How it works: a fake security finding that exfiltrates over DNS

@inf0stache

The malicious issue uses security-finding language to get an agent to run a local scan.js that reads the home directory for secrets and leaks them over DNS, a channel that slips past egress rules built only to block outbound HTTP. The diagram traces the chain.

“The issue uses fake security finding language to push a local scan.js, which searches the home directory for secrets, base64 encodes the results, and reports over DNS.”

Read source

Coding's boring 90%, and the bill for the rest

A $3, 2-million-token mass refactor, with one funny deadlock

r/singularity

A poster ran an autonomous refactor across a 120-file FastAPI service. It took about 400 steps and 2 million tokens for $3, on cheap worker models that cost around 80 times less than Opus. The routine work landed; the hard part didn't.

“it confidently introduced a deadlock into my async event handler which was genuinely funny, so the hard 10% still needs opus.”

Read source

Addy Osmani: fine for side projects, tech debt for shared codebases

@addyosmani

A Google Chrome engineering leader draws the line between AI code in throwaway projects and AI code in a team codebase nobody fully understands.

“For side-projects that may be fine, but for anything team/shared I feel it's a recipe for tech debt down the line.”

Read source

'Cognitive surrender': shipping code you can't explain

@nakadai_mon

A name for the failure pattern underneath the tech-debt worry: developers who ship AI output and, when asked, can't say what it does.

“I've seen people with cognitive surrender and when called on it, they have no idea what said text or code means.”

Read source

r/programming ends its April LLM ban, writes a standing policy instead

r/programming

The 6.9-million-member subreddit ran a one-month trial ban on large language model content, took community feedback, and replaced it with rules rather than a blanket ban, a read on where developer culture is landing.

“After temporarily banning LLM-related content over April... we've decided to bring about an end of the temporary, I-can't-believe-it's-still-April ban on AI-related posts.”

Read source

Where the agent UI goes next

The missing primitive for agent swarms is coordination

Lou Bichard, Ona (AI Engineer talk)

Bichard argues the runtime, orchestration, and triggers for background agents are effectively solved; what's missing is a shared coordination layer, so teams keep abusing GitHub and Linear to stand in for one. He also makes the case for VM isolation over containers.

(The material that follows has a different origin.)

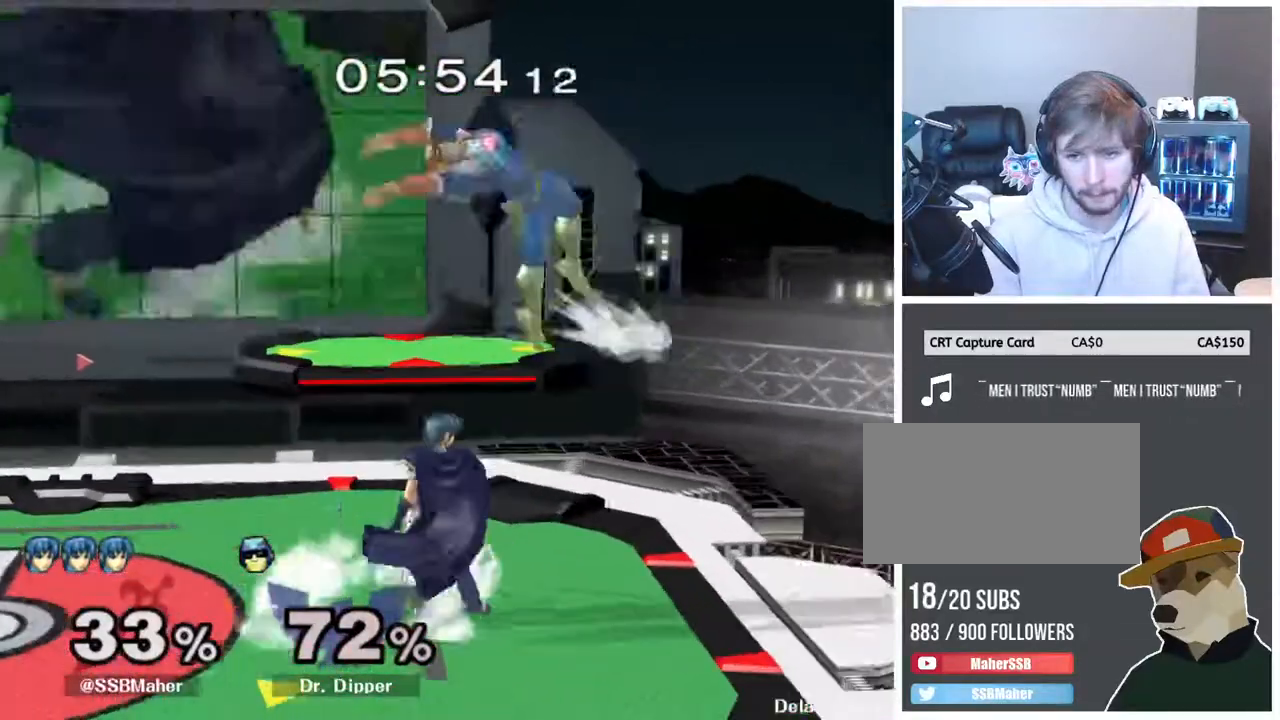
{"buttons": [], "left_stick": "center", "right_stick": "center", "events": [[50, "A", "up"], [150, "A", "down"], [217, "A", "up"], [500, "left_stick", "center"]]}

“Out of these primitives, I do believe we've effectively solved the runtime... the triggers are solved, but the thing that's missing for me is coordination.”

Read source

Your agent is an infinite canvas, and chat is the CLI phase

Rachel Lee Nabors, Arise (AI Engineer talk)

Nabors demos a working comic reader rendered inside Claude as a sandboxed MCP app, and argues the bare chat window is to agentic software what the command line was to software: a developer phase, not the end state.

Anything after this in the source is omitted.